Reading text.
The state originally announced a mask end date of March 31, based on when Oregon was projected to reach the 400-patient threshold. That date was later pushed forward to March 19 when hospitalizations began declining faster than expected. Washington previously announced a repeal date of March 21.

In his latest forecast, Oregon Health and Science University Office of Advanced Analytics director Dr. Peter Graven said he expected Oregon to fall below 400 patients by March 12. The count stood at 479 patients as of Monday, Sidelinger said.

"At the present pace, hospitalizations could fall below pre-omicron levels by next week," he said, although he added that the mask repeal date is unlikely to be pushed any farther forward even if cases decline faster, because school districts and communities still need time to prepare for the transition.

The Oregon Department of Education will release updated guidance for school districts later this week, Gill said, outlining how to handle quarantine, testing and contact tracing procedures once masks are no longer mandatory.

After March 11, masks will continue to be required in certain places such as health care settings, airports and public transit in accordance with federal requirements, but individual counties and school districts will be free to set their own policies everywhere else.

The Centers for Disease Control and Prevention announced last week that it would ease its masking guidelines for counties where COVID hospitalizations rates are low, which accounts for more than 70% of the U.S. population, although it would continue to advise masks in high-risk areas.

RELATED: CDC eases mask guidelines for more than 70% of Americans

Those guidelines are not binding, meaning they do not overrule state requirements or the federal requirements for health care and transportation settings.

The CDC's previous guidance called for universal masking in counties where the virus had a high rate of spread, which continues to include the vast majority of U.S. counties, but most states have already repealed their own mandates — Washington and Oregon are among the last to maintain them.

Oregon health officials have similarly pivoted from focusing on case rates to hospitalization rates during the omicron wave, arguing that those numbers give a better sense of how the pandemic is impacting the health care system due to omicron's high transmissibility but relatively lower rate of severe illness.

Oregon's daily new COVID case count jumped to unprecedented levels during the omicron wave, reaching more than 10,000 cases on five separate days in January. Before omicron, the state's highest single-day case count was 3,207 at the peak of the delta wave in August.

Hospitalization rates went up as well, but not at the same clip — the omicron wave peaked at 1,130 hospitalizations in Oregon earlier this month, falling just short of the delta wave peak of 1,178 in early September.

Even under the new CDC guidelines, most of Oregon's counties are currently still in a high-risk category, Sidelinger said, which is why the mask mandate needs to stay in place for time being, but many counties are expected to shift to lower risk categories in the next two weeks.

A few counties could continue to be higher-risk after March 12, he said, but it will be up to local officials to take that into account to guide their decisions. Oregon is using statewide hospitalization numbers to determine when to lift the statewide mandate, he said, in part because the state's hospital system is very interconnected.

Tasks and exercises.
1. Retype everything in the mask mandate article from "The Oregon Department" down to "policies everywhere else.", word for word.
2. In the mask mandate article, condense the paragraph beginning "Oregon's daily new COVID case count" into one shorter sentence that keeps its figures.

[Page images and extracted text]
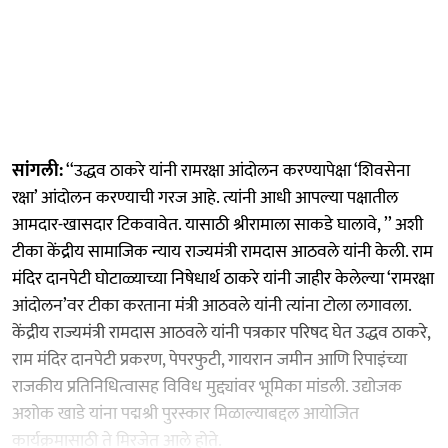
सांगली:
‘‘उद्धव ठाकरे यांनी रामरक्षा आंदोलन करण्यापेक्षा ‘शिवसेना
रक्षा’ आंदोलन करण्याची गरज आहे. त्यांनी आधी आपल्या पक्षातील
आमदार-खासदार टिकवावेत. यासाठी श्रीरामाला साकडे घालावे, ’’ अशी
टीका केंद्रीय सामाजिक न्याय राज्यमंत्री रामदास आठवले यांनी केली. राम
मंदिर दानपेटी घोटाळ्याच्या निषेधार्थ ठाकरे यांनी जाहीर केलेल्या ‘रामरक्षा
आंदोलन’वर टीका करताना मंत्री आठवले यांनी त्यांना टोला लगावला.
केंद्रीय राज्यमंत्री रामदास आठवले यांनी पत्रकार परिषद घेत उद्धव ठाकरे,
राम मंदिर दानपेटी प्रकरण, पेपरफुटी, गायरान जमीन आणि रिपाइंच्या
राजकीय प्रतिनिधित्वासह विविध मुद्द्यांवर भूमिका मांडली. उद्योजक
अशोक खाडे यांना पद्मश्री पुरस्कार मिळाल्याबद्दल आयोजित
कार्यक्रमासाठी ते मिरजेत आले होते.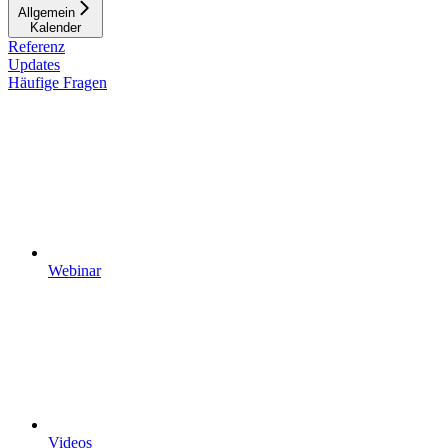
Allgemein
Kalender
Referenz
Updates
Häufige Fragen
Webinar
Videos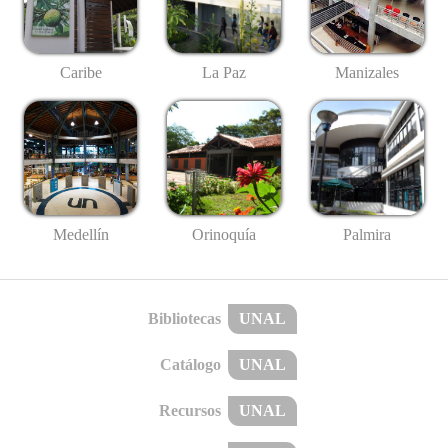
Caribe
La Paz
Manizales
Medellín
Palmira
Orinoquía
Bibliotecas
UNAL
Catálogo
UNAL
Recursos
UNAL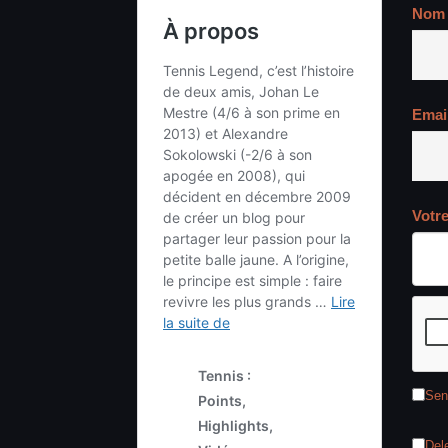
Nom
Emai
Votr
Sen
Del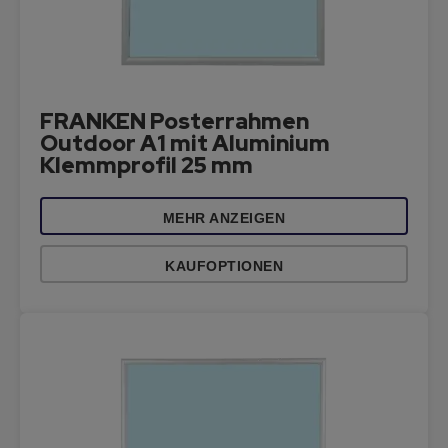
FRANKEN Posterrahmen
Outdoor A1 mit Aluminium
Klemmprofil 25 mm
MEHR ANZEIGEN
KAUFOPTIONEN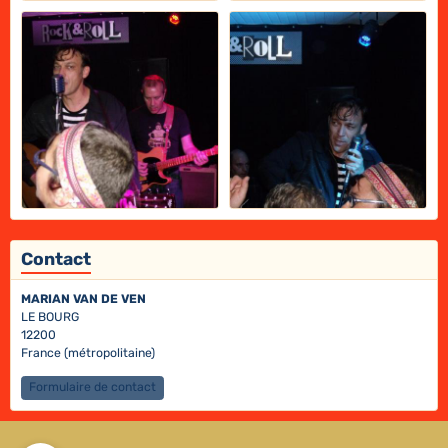
Contact
MARIAN VAN DE VEN
LE BOURG
12200
France (métropolitaine)
Formulaire de contact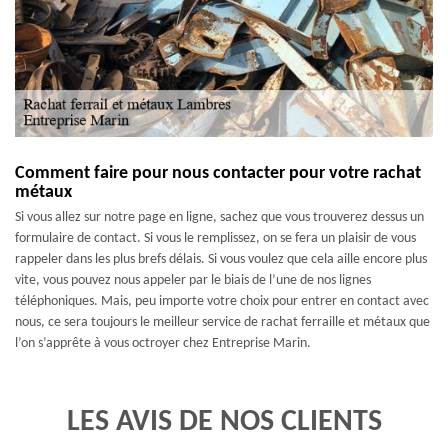
Comment faire pour nous contacter pour votre rachat
métaux
Si vous allez sur notre page en ligne, sachez que vous trouverez dessus un
formulaire de contact. Si vous le remplissez, on se fera un plaisir de vous
rappeler dans les plus brefs délais. Si vous voulez que cela aille encore plus
vite, vous pouvez nous appeler par le biais de l’une de nos lignes
téléphoniques. Mais, peu importe votre choix pour entrer en contact avec
nous, ce sera toujours le meilleur service de rachat ferraille et métaux que
l’on s’apprête à vous octroyer chez Entreprise Marin.
LES AVIS DE NOS CLIENTS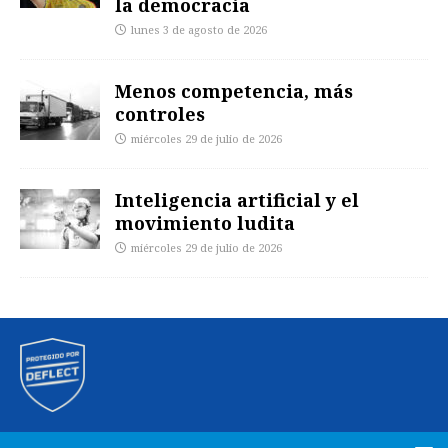
la democracia
lunes 3 de agosto de 2026
Menos competencia, más
controles
miércoles 29 de julio de 2026
Inteligencia artificial y el
movimiento ludita
miércoles 29 de julio de 2026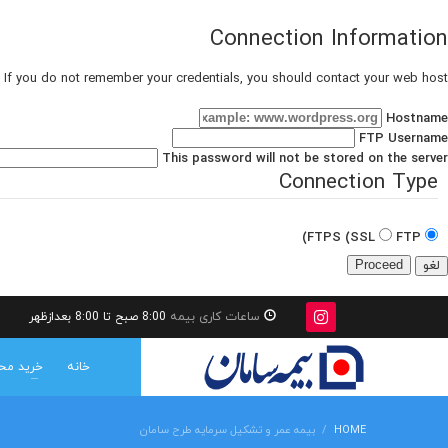
Connection Information
 If you do not remember your credentials, you should contact your web host.
Hostname
FTP Username
This password will not be stored on the server.
Connection Type
FTPS (SSL)
FTP
لغو
ساعات کاری بیمه
8:00 صبح تا 8:00 بعدازظهر
خانه
خرید مح
HOME
بیمه عمر و تشکیل سرمایه طرح سامان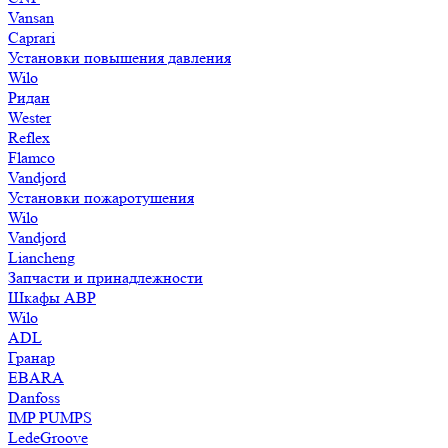
Vansan
Caprari
Установки повышения давления
Wilo
Ридан
Wester
Reflex
Flamco
Vandjord
Установки пожаротушения
Wilo
Vandjord
Liancheng
Запчасти и принадлежности
Шкафы АВР
Wilo
ADL
Гранар
EBARA
Danfoss
IMP PUMPS
LedeGroove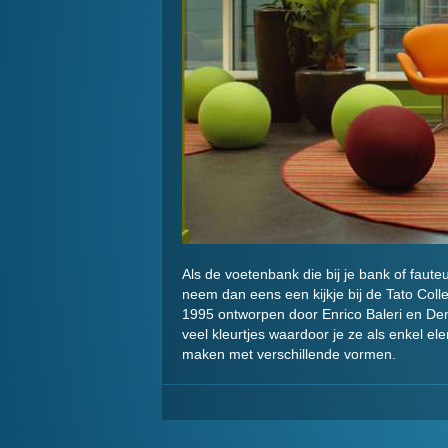
Als de voetenbank die bij je bank of fauteu
neem dan eens een kijkje bij de Tato Collec
1995 ontworpen door Enrico Baleri en Den
veel kleurtjes waardoor je ze als enkel 
maken met verschillende vormen.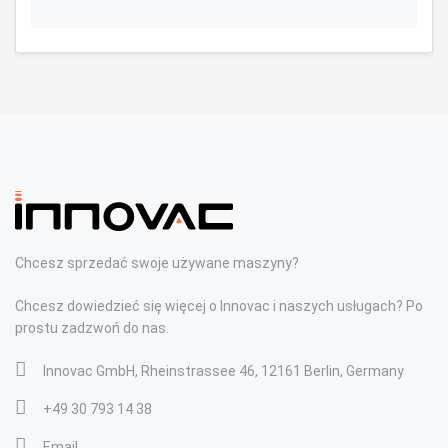
Chcesz sprzedać swoje używane maszyny?
Chcesz dowiedzieć się więcej o Innovac i naszych usługach? Po
prostu zadzwoń do nas.
Innovac GmbH, Rheinstrassee 46, 12161 Berlin, Germany
+49 30 793 14 38
Email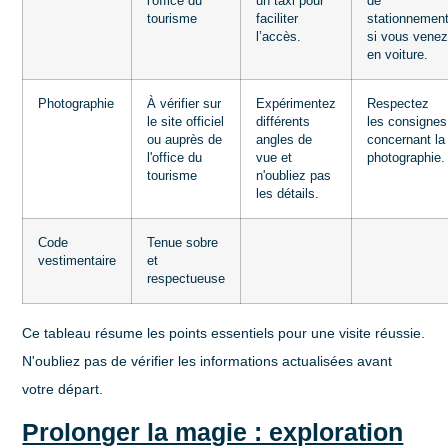
l'office du
un taxi pour
de
tourisme
faciliter
stationnemen
l’accès.
si vous vene
en voiture.
Photographie
À vérifier sur
Expérimentez
Respectez
le site officiel
différents
les consignes
ou auprès de
angles de
concernant la
l'office du
vue et
photographie.
tourisme
n'oubliez pas
les détails.
Code
Tenue sobre
vestimentaire
et
respectueuse
Ce tableau résume les points essentiels pour une visite réussie.
N'oubliez pas de vérifier les informations actualisées avant
votre départ.
Prolonger la magie : exploration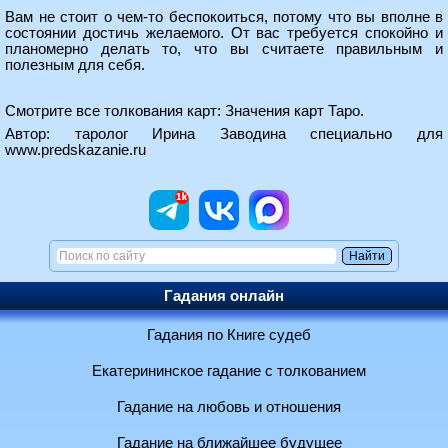
Вам не стоит о чем-то беспокоиться, потому что вы вполне в
состоянии достичь желаемого. От вас требуется спокойно и
планомерно делать то, что вы считаете правильным и
полезным для себя.
Смотрите все толкования карт:
Значения карт Таро
.
Автор: таролог Ирина Заводина специально для
www.predskazanie.ru
Гадания онлайн
Гадания по Книге судеб
Екатерининское гадание с толкованием
Гадание на любовь и отношения
Гадание на ближайшее будущее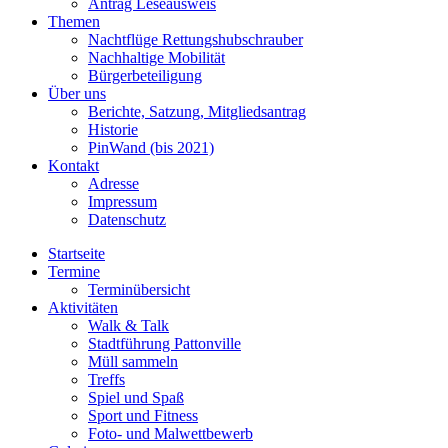
Antrag Leseausweis
Themen
Nachtflüge Rettungshubschrauber
Nachhaltige Mobilität
Bürgerbeteiligung
Über uns
Berichte, Satzung, Mitgliedsantrag
Historie
PinWand (bis 2021)
Kontakt
Adresse
Impressum
Datenschutz
Startseite
Termine
Terminübersicht
Aktivitäten
Walk & Talk
Stadtführung Pattonville
Müll sammeln
Treffs
Spiel und Spaß
Sport und Fitness
Foto- und Malwettbewerb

Answers to the problems.
1.
The Oregon Department of Education will release updated guidance for school districts later this week, Gill said, outlining how to handle quarantine, testing and contact tracing procedures once masks are no longer mandatory.

After March 11, masks will continue to be required in certain places such as health care settings, airports and public transit in accordance with federal requirements, but individual counties and school districts will be free to set their own policies everywhere else.

2. Oregon's daily COVID cases topped 10,000 on five days in January during the omicron wave, far above the pre-omicron record of 3,207 set at the delta peak in August.